I had a 3yo using a Springboard communication device and he matched plastic animals to the device as he found them. Right now - in the very uninspiring pictures - it is set up for category sorting. I've also hidden holiday themed items, magnets (that then get sorted on my whiteboard), and paper pictures for cut-paste activities.



I have to state here that I am usually emphatically against the use of food as a craft or toy item. I'm not in the mood to articulate exactly why - not even sure I could - but this rice has been in continuous use for 4 years. I store it ziplock bags over the summer. The longevity of this white rice makes me feel better about it (and it's also a lesson in why white rice is not good for you.)



Again, sorry for the dull photos - there really IS a lot of cool stuff under that rice!

Friday, August 28, 2009

First Special Education PreK Lesson of the Year

Let me start off by stating that I am not employed by Mayer-Johnson nor do I benefit from any sales of their products (unless you buy through my Amazon link, but they are often out of stock of MJ stuff). I do love many of the MJ items, especially Boardmaker; I'll be blogging about that in future posts.


Today I brought 2 activities into my special ed prek class for our Back to School opening lesson. First we read the MJ book "Let's get Ready for School" which is sung more than read (try singing "Now it's time to put on our socks and shoes" to the tune of "This is the way we wash our clothes"!). Each page has a velcro item to manipulate. I love velcro as you will see. As we go through the book, I ask questions (depending on each child's level) such as "What is a bed for?" or "Where do we brush our teeth?". Each child gets a turn to groom the little fellow and they especially love it when I use the brush, etc, on them!

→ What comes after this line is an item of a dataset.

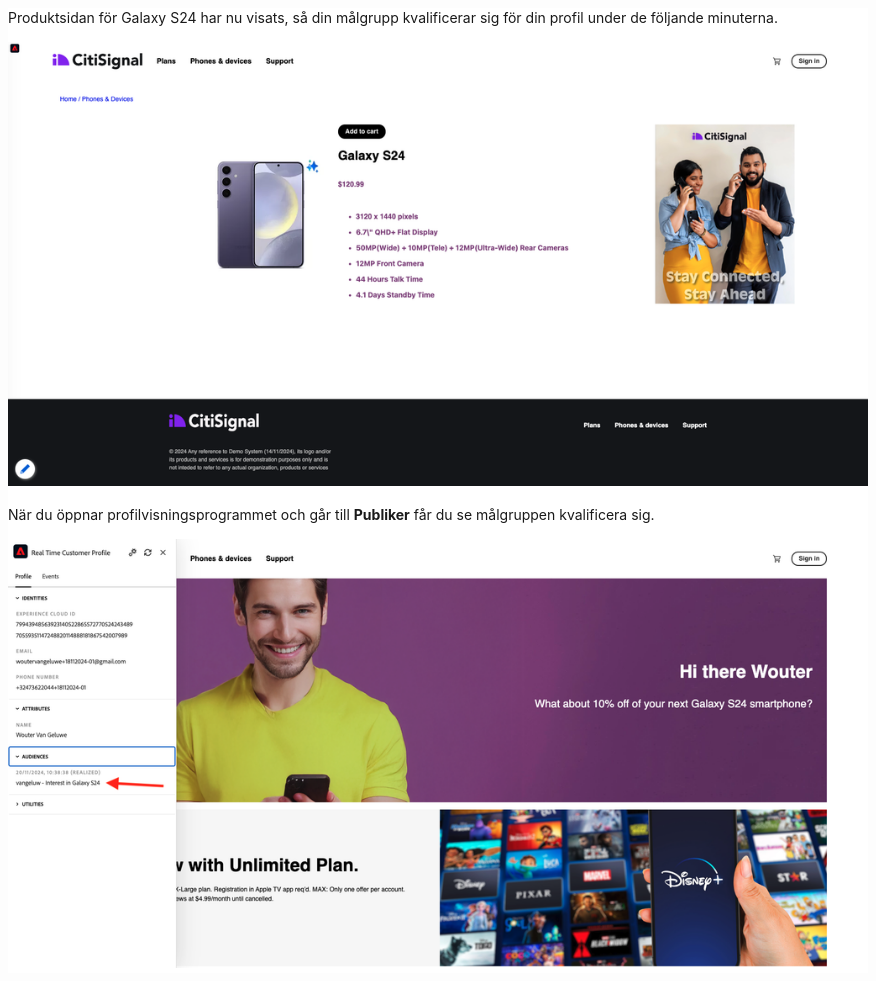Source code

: Produktsidan för Galaxy S24 har nu visats, så din målgrupp kvalificerar sig för din profil under de följande minuterna.

![Datainmatning](./images/homegalaxy1.png)

När du öppnar profilvisningsprogrammet och går till **Publiker** får du se målgruppen kvalificera sig.

![Datainmatning](./images/homegalaxydsdk.png)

After the bus comes and takes the guy to school, I bring out my closed backpack and we begin to talk about what's inside. They are completely fascinated by this. I talk about how in my backpack are some silly things that we don't bring to school, and some things that ARE for school. Of course, all the things, logically, could be part of a school day at some point, especially in preK, but I tactfully evade this point. They absolutely love to reach in a pull things out, and of course the first to come out are the fun, non-school ones. We talk a lot about each one and pass them around...the rock is heavy, the spatula is used in the kitchen (each child's hand is a pretend pancake which I then "flip"), the big sock goes on your feet, etc. I use lots of questions about function and location. I also ask a lot of yes/no questions, which are great for the non-verbal kids (Does the sock go on your hand??) as well as for getting a laugh. And naturally, any kids working on artic repeat sounds, words, and/or sentences. Then we make a big deal of putting all the items back IN the backpack. This takes about 30 mins and if there is a little time leftover we sing a song (Like "Open Shut Them").